You can teach players to accept their roles by incorporating them in practice. If you have an intersquad scrimmage, for example, you can have designated pinch runners, players who play only defense, and players who only hit, if that is the role that will be expected from them later. You can give more reps on game days to the girls in the starting lineup than the girls who will have reduced roles. You can have pitchers pitch on back to back days if you want them to handle pitching in a tournament. If you plan on changing a position of one of your players, don't wait until the game to throw them over there. If we expect our players to buy into the team-first mentality, we have to communicate with them and practice that way.
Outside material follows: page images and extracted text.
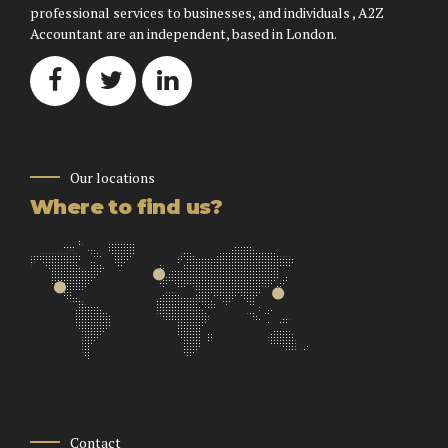
professional services to businesses, and individuals , A2Z
Accountant are an independent, based in London.
Our locations
Where to find us?
Contact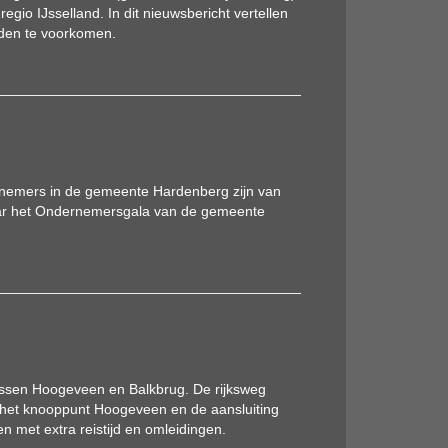
egio IJsselland. In dit nieuwsbericht vertellen
nden te voorkomen.
ernemers in de gemeente Hardenberg zijn van
naar het Ondernemersgala van de gemeente
tussen Hoogeveen en Balkbrug. De rijksweg
j het knooppunt Hoogeveen en de aansluiting
n met extra reistijd en omleidingen.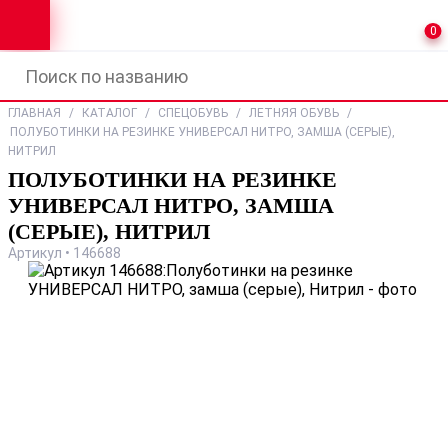
0
ГЛАВНАЯ
/
КАТАЛОГ
/
СПЕЦОБУВЬ
/
ЛЕТНЯЯ ОБУВЬ
/
ПОЛУБОТИНКИ НА РЕЗИНКЕ УНИВЕРСАЛ НИТРО, ЗАМША (СЕРЫЕ),
НИТРИЛ
ПОЛУБОТИНКИ НА РЕЗИНКЕ
УНИВЕРСАЛ НИТРО, ЗАМША
(СЕРЫЕ), НИТРИЛ
Артикул • 146688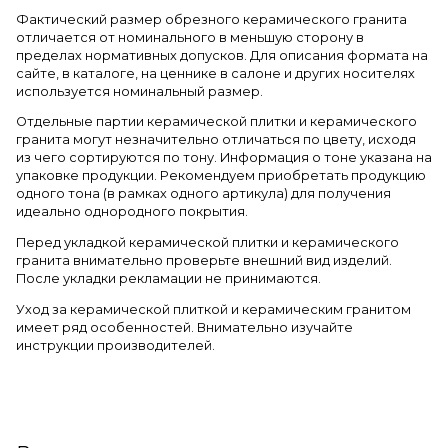
Фактический размер обрезного керамического гранита
отличается от номинального в меньшую сторону в
пределах нормативных допусков. Для описания формата на
сайте, в каталоге, на ценнике в салоне и других носителях
используется номинальный размер.
Отдельные партии керамической плитки и керамического
гранита могут незначительно отличаться по цвету, исходя
из чего сортируются по тону. Информация о тоне указана на
упаковке продукции. Рекомендуем приобретать продукцию
одного тона (в рамках одного артикула) для получения
идеально однородного покрытия.
Перед укладкой керамической плитки и керамического
гранита внимательно проверьте внешний вид изделий.
После укладки рекламации не принимаются.
Уход за керамической плиткой и керамическим гранитом
имеет ряд особенностей. Внимательно изучайте
инструкции производителей.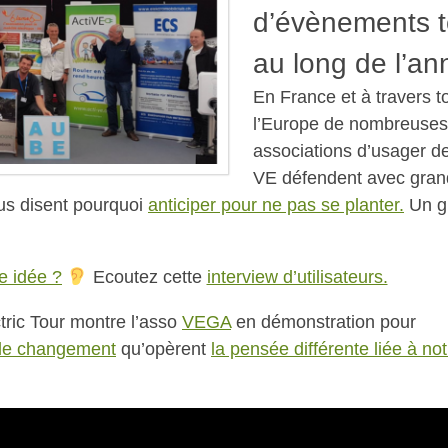
d’évènements t
au long de l’an
En France et à travers t
l’Europe de nombreuses
associations d’usager d
VE défendent avec gra
ous disent pourquoi
anticiper pour ne pas se planter.
Un g
e idée ?
Ecoutez cette
interview d’utilisateurs.
tric Tour montre l’asso
VEGA
en démonstration pour
le changement
qu’opèrent
la pensée différente liée à not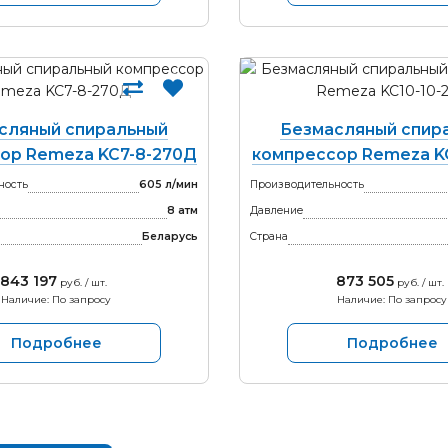
сляный спиральный
Безмасляный спир
ор Remeza KC7-8-270Д
компрессор Remeza KC
ность
605 л/мин
Производительность
8 атм
Давление
Беларусь
Страна
843 197
873 505
руб. / шт.
руб. / шт.
Наличие: По запросу
Наличие: По запросу
Подробнее
Подробнее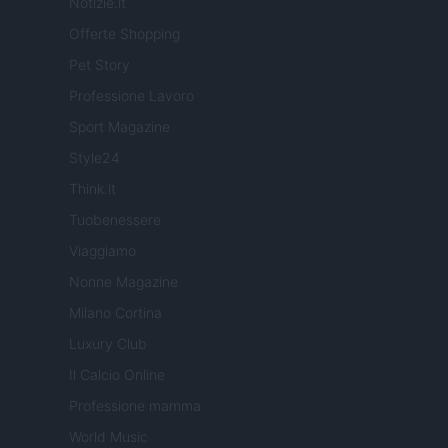
Notizie.it
Offerte Shopping
Pet Story
Professione Lavoro
Sport Magazine
Style24
Think.it
Tuobenessere
Viaggiamo
Nonne Magazine
Milano Cortina
Luxury Club
Il Calcio Online
Professione mamma
World Music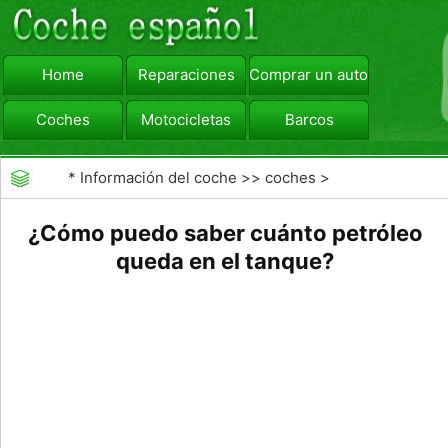
Home
Reparaciones
Comprar un automóvil
Coches
Motocicletas
Barcos
viajar
Camiones
*
Información del coche
>>
coches
>
>>
Mantenimiento General
>>
Mantenimiento de
¿Cómo puedo saber cuánto petróleo
coches General
queda en el tanque?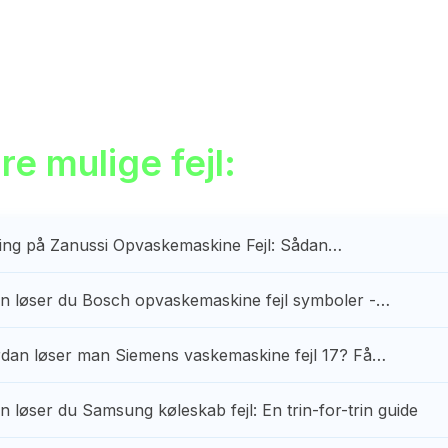
e mulige fejl:
ing på Zanussi Opvaskemaskine Fejl: Sådan…
n løser du Bosch opvaskemaskine fejl symboler -…
dan løser man Siemens vaskemaskine fejl 17? Få…
 løser du Samsung køleskab fejl: En trin-for-trin guide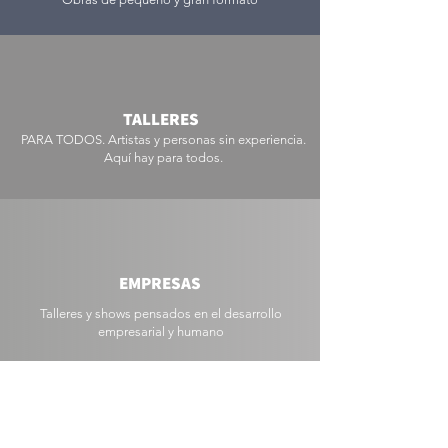
TALLERES
PARA TODOS. Artistas y personas sin experiencia.
Aquí hay para todos.
EMPRESAS
Talleres y shows pensados en el desarrollo
empresarial y humano
CONTACTO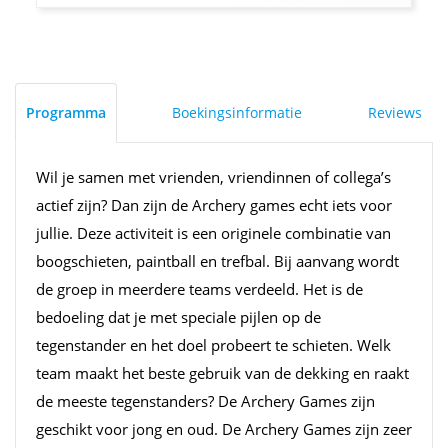
Programma
Boekingsinformatie
Reviews
Wil je samen met vrienden, vriendinnen of collega’s
actief zijn? Dan zijn de Archery games echt iets voor
jullie. Deze activiteit is een originele combinatie van
boogschieten, paintball en trefbal. Bij aanvang wordt
de groep in meerdere teams verdeeld. Het is de
bedoeling dat je met speciale pijlen op de
tegenstander en het doel probeert te schieten. Welk
team maakt het beste gebruik van de dekking en raakt
de meeste tegenstanders? De Archery Games zijn
geschikt voor jong en oud. De Archery Games zijn zeer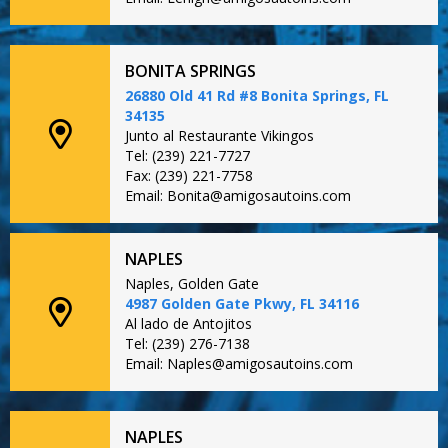
BONITA SPRINGS
26880 Old 41 Rd #8 Bonita Springs, FL
34135
Junto al Restaurante Vikingos
Tel: (239) 221-7727
Fax: (239) 221-7758
Email: Bonita@amigosautoins.com
NAPLES
Naples, Golden Gate
4987 Golden Gate Pkwy, FL 34116
Al lado de Antojitos
Tel: (239) 276-7138
Email: Naples@amigosautoins.com
NAPLES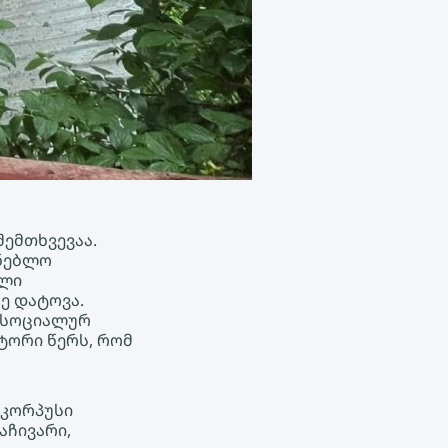
შემთხვევაა.
ენებლო
ელი
ე დატოვა.
. სოციალურ
ტორი წერს, რომ
 კორპუსი
აჩივარი,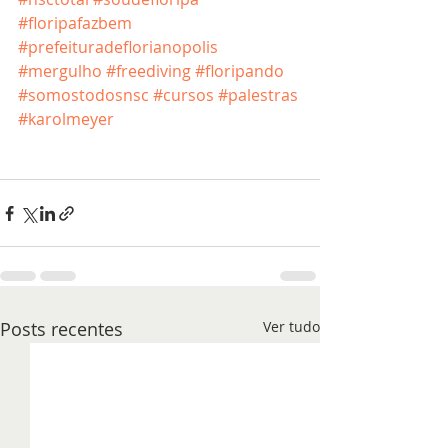
#floripafazbem
#prefeituradeflorianopolis
#mergulho
#freediving
#floripando
#somostodosnsc
#cursos
#palestras
#karolmeyer
Posts recentes
Ver tudo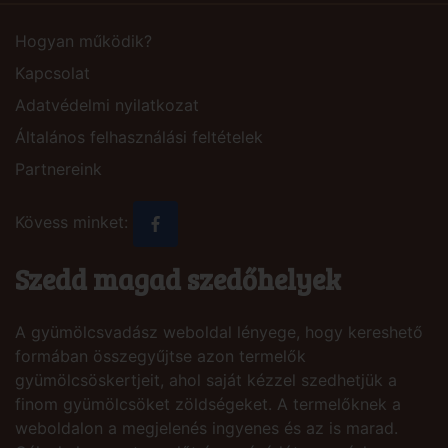
Hogyan működik?
Kapcsolat
Adatvédelmi nyilatkozat
Általános felhasználási feltételek
Partnereink
Kövess minket:
Szedd magad szedőhelyek
A gyümölcsvadász weboldal lényege, hogy kereshető
formában összegyűjtse azon termelők
gyümölcsöskertjeit, ahol saját kézzel szedhetjük a
finom gyümölcsöket zöldségeket. A termelőknek a
weboldalon a megjelenés ingyenes és az is marad.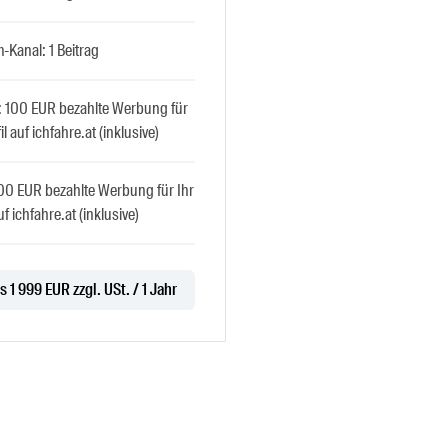
-Kanal: 1 Beitrag
: 100 EUR bezahlte Werbung für
il auf ichfahre.at (inklusive)
100 EUR bezahlte Werbung für Ihr
uf ichfahre.at (inklusive)
s 1 999 EUR zzgl. USt. / 1 Jahr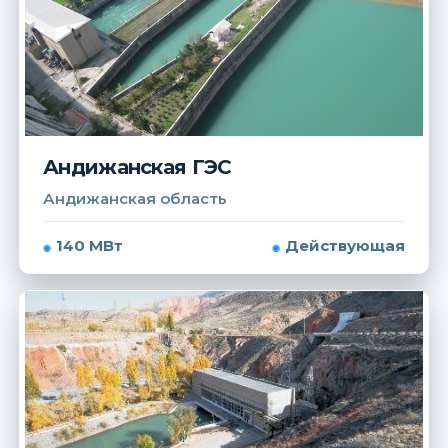
Андижанская ГЭС
Андижанская область
140 МВт
Действующая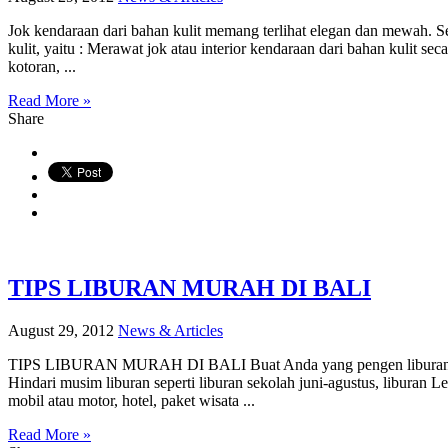
Jok kendaraan dari bahan kulit memang terlihat elegan dan mewah. 
kulit, yaitu : Merawat jok atau interior kendaraan dari bahan kulit
kotoran, ...
Read More »
Share
TIPS LIBURAN MURAH DI BALI
August 29, 2012
News & Articles
TIPS LIBURAN MURAH DI BALI Buat Anda yang pengen liburan murah d
Hindari musim liburan seperti liburan sekolah juni-agustus, liburan 
mobil atau motor, hotel, paket wisata ...
Read More »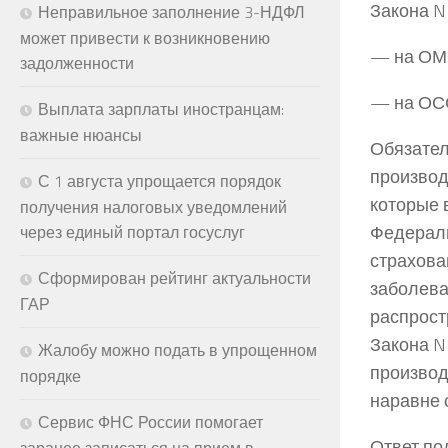
Закона N
Неправильное заполнение 3-НДФЛ
может привести к возникновению
— на ОМС
задолженности
— на ОСС
Выплата зарплаты иностранцам:
важные нюансы
Обязател
производ
С 1 августа упрощается порядок
которые 
получения налоговых уведомлений
Федераль
через единый портал госуслуг
страхова
Сформирован рейтинг актуальности
заболева
ГАР
распрост
Закона N
Жалобу можно подать в упрощенном
производ
порядке
наравне 
Сервис ФНС России помогает
Ответ по
заранее записаться на прием в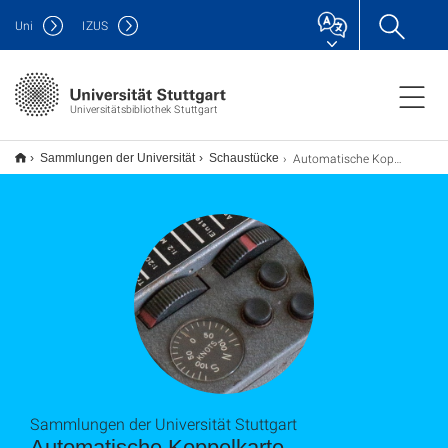
Uni
IZUS
Universitätsbibliothek Stuttgart
Automatische Koppelkarte
Sammlungen der Universität
Schaustücke
Sammlungen der Universität Stuttgart
Automatische Koppelkarte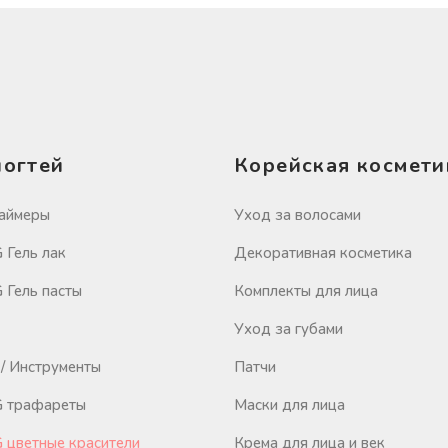
ногтей
Корейская космети
аймеры
Уход за волосами
Гель лак
Декоративная косметика
Гель пасты
Комплекты для лица
Уход за губами
/ Инструменты
Патчи
 трафареты
Маски для лица
цветные красители
Крема для лица и век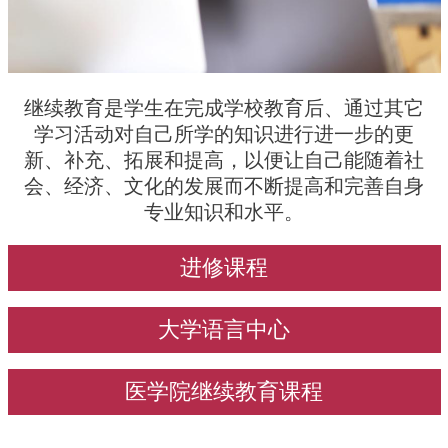
Testo
继续教育是学生在完成学校教育后、通过其它
学习活动对自己所学的知识进行进一步的更
新、补充、拓展和提高，以便让自己能随着社
会、经济、文化的发展而不断提高和完善自身
专业知识和水平。
Call to action
进修课程
大学语言中心
医学院继续教育课程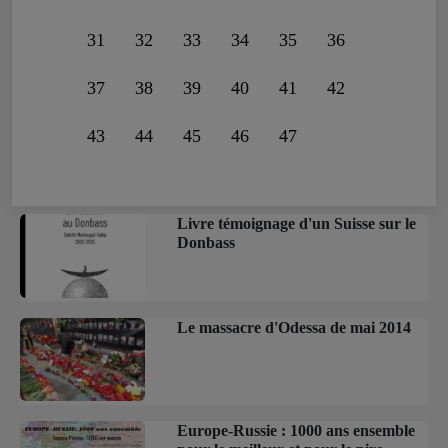
31
32
33
34
35
36
37
38
39
40
41
42
43
44
45
46
47
Livre témoignage d'un Suisse sur le
Donbass
Le massacre d'Odessa de mai 2014
Europe-Russie : 1000 ans ensemble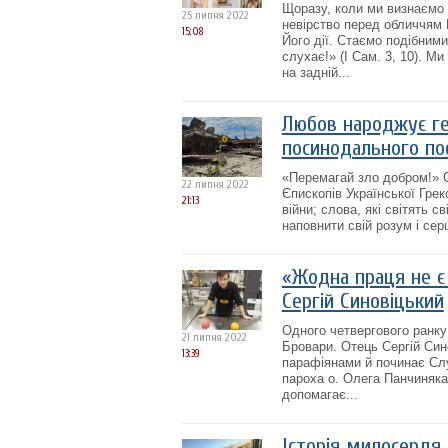
Щоразу, коли ми визнаємо 
25 липня 2022
невірство перед обличчям 
15:08
Його дії. Стаємо подібними
слухає!» (І Сам. 3, 10). М
на задній...
Любов народжує гер
посинодального по
«Перемагай зло добром!» 
22 липня 2022
Єпископів Української Грек
21:13
війни; слова, які світять 
наповнити свій розум і сер
«Жодна праця не є
Сергій Синовіцький
Одного четвергового ранку
21 липня 2022
Бровари. Отець Сергій Син
13:39
парафіянами й починає Слу
пароха о. Олега Панчиняка
допомагає...
Історія милосердя 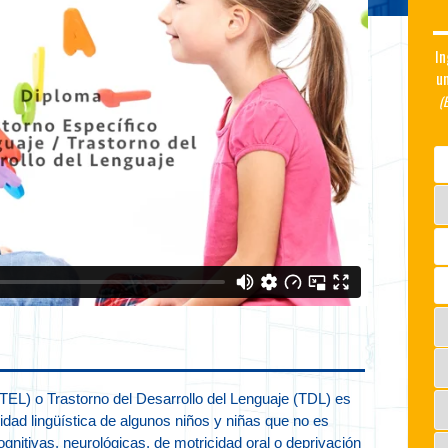
In
un
(
(TEL) o Trastorno del Desarrollo del Lenguaje (TDL) es
cidad lingüística de algunos niños y niñas que no es
cognitivas, neurológicas, de motricidad oral o deprivación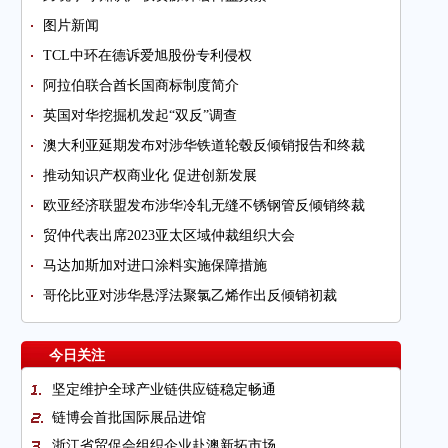
图片新闻
TCL中环在德诉爱旭股份专利侵权
阿拉伯联合酋长国商标制度简介
英国对华挖掘机发起“双反”调查
澳大利亚延期发布对涉华铁道轮毂反倾销报告和终裁
推动知识产权商业化 促进创新发展
欧亚经济联盟发布涉华冷轧无缝不锈钢管反倾销终裁
贸仲代表出席2023亚太区域仲裁组织大会
马达加斯加对进口涂料实施保障措施
哥伦比亚对涉华悬浮法聚氯乙烯作出反倾销初裁
今日关注
坚定维护全球产业链供应链稳定畅通
链博会首批国际展品进馆
浙江省贸促会组织企业赴澳新拓市场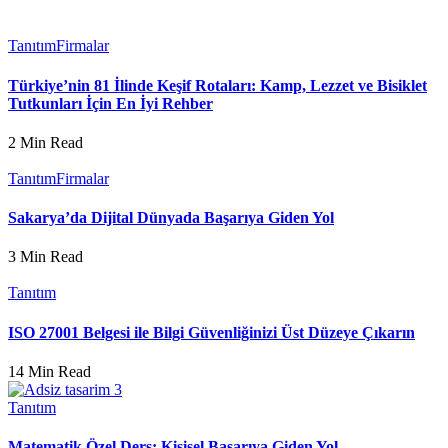
Tanıtım
Firmalar
Türkiye’nin 81 İlinde Keşif Rotaları: Kamp, Lezzet ve Bisiklet
Tutkunları İçin En İyi Rehber
2 Min Read
Tanıtım
Firmalar
Sakarya’da Dijital Dünyada Başarıya Giden Yol
3 Min Read
Tanıtım
ISO 27001 Belgesi ile Bilgi Güvenliğinizi Üst Düzeye Çıkarın
14 Min Read
Tanıtım
Matematik Özel Ders: Kişisel Başarıya Giden Yol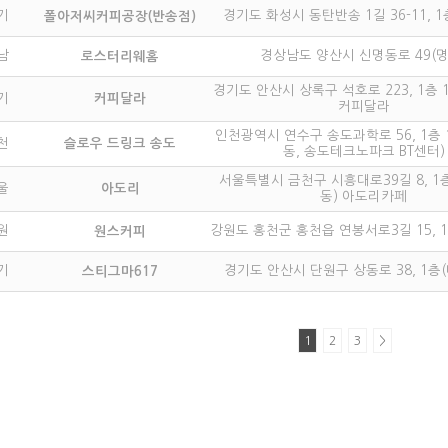
기
경기도 화성시 동탄반송 1길 36-11, 
폴아저씨커피공장(반송점)
남
경상남도 양산시 신명동로 49(명
로스터리웨홈
경기도 안산시 상록구 석호로 223, 1층 
기
커피달라
커피달라
인천광역시 연수구 송도과학로 56, 1층 
천
슬로우 드링크 송도
동, 송도테크노파크 BT센터)
서울특별시 금천구 시흥대로39길 8, 1
울
아도리
동) 아도리카페
원
강원도 홍천군 홍천읍 연봉서로3길 15, 
원스커피
기
경기도 안산시 단원구 상동로 38, 1층
스티그마617
1
2
3
>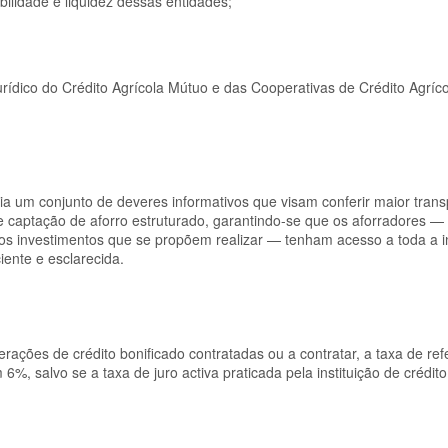
ilidade e liquidez dessas entidades;
urídico do Crédito Agrícola Mútuo e das Cooperativas de Crédito Agríc
a um conjunto de deveres informativos que visam conferir maior trans
 captação de aforro estruturado, garantindo-se que os aforradores —
 dos investimentos que se propõem realizar — tenham acesso a toda a 
ente e esclarecida.
rações de crédito bonificado contratadas ou a contratar, a taxa de ref
, salvo se a taxa de juro activa praticada pela instituição de crédito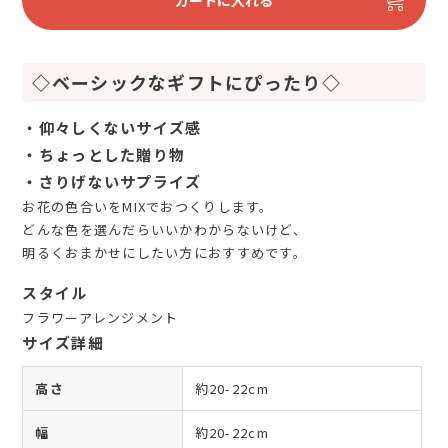
カートに入れる
◇ベーシックなギフトにぴったり◇
・仰々しくないサイズ感
・ちょっとした贈り物
・さりげないサプライズ
お花の色合いをMIXでおつくりします。
どんな色を選んだらいいかわからないけど、
明るくおまかせにしたい方におすすめです。
スタイル
フラワーアレンジメント
サイズ詳細
高さ
約20-22cm
幅
約20-22cm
As I have touched on in a few of my previous blog posts, as coaches we cannot expect our players to do anything if we haven't covered it in practice. Pete Carroll, the head coach of the Seahawks, has "Competition Wednesdays" where he turns everything into a competition to help his players have a winning mindset. After all, competition is a skill that must be practiced if we expect it out of our players when the games count. As a member of the Chicago Bandits, we had an entire day of live bunting practice, because we needed to bunt to win. The game is not the time to teach, the game is for playing. We must teach these skills in practice first.
A team-first mentality needs 3 things to work. 1. Communication. 2. Incorporating our roles at practice. And 3. Parents and players putting the ego aside. If we have these three things, teams will flourish. After all, the final two teams playing in the World Series were the best TEAMS in baseball. They accepted their roles, both big and small, to help their respective teams win.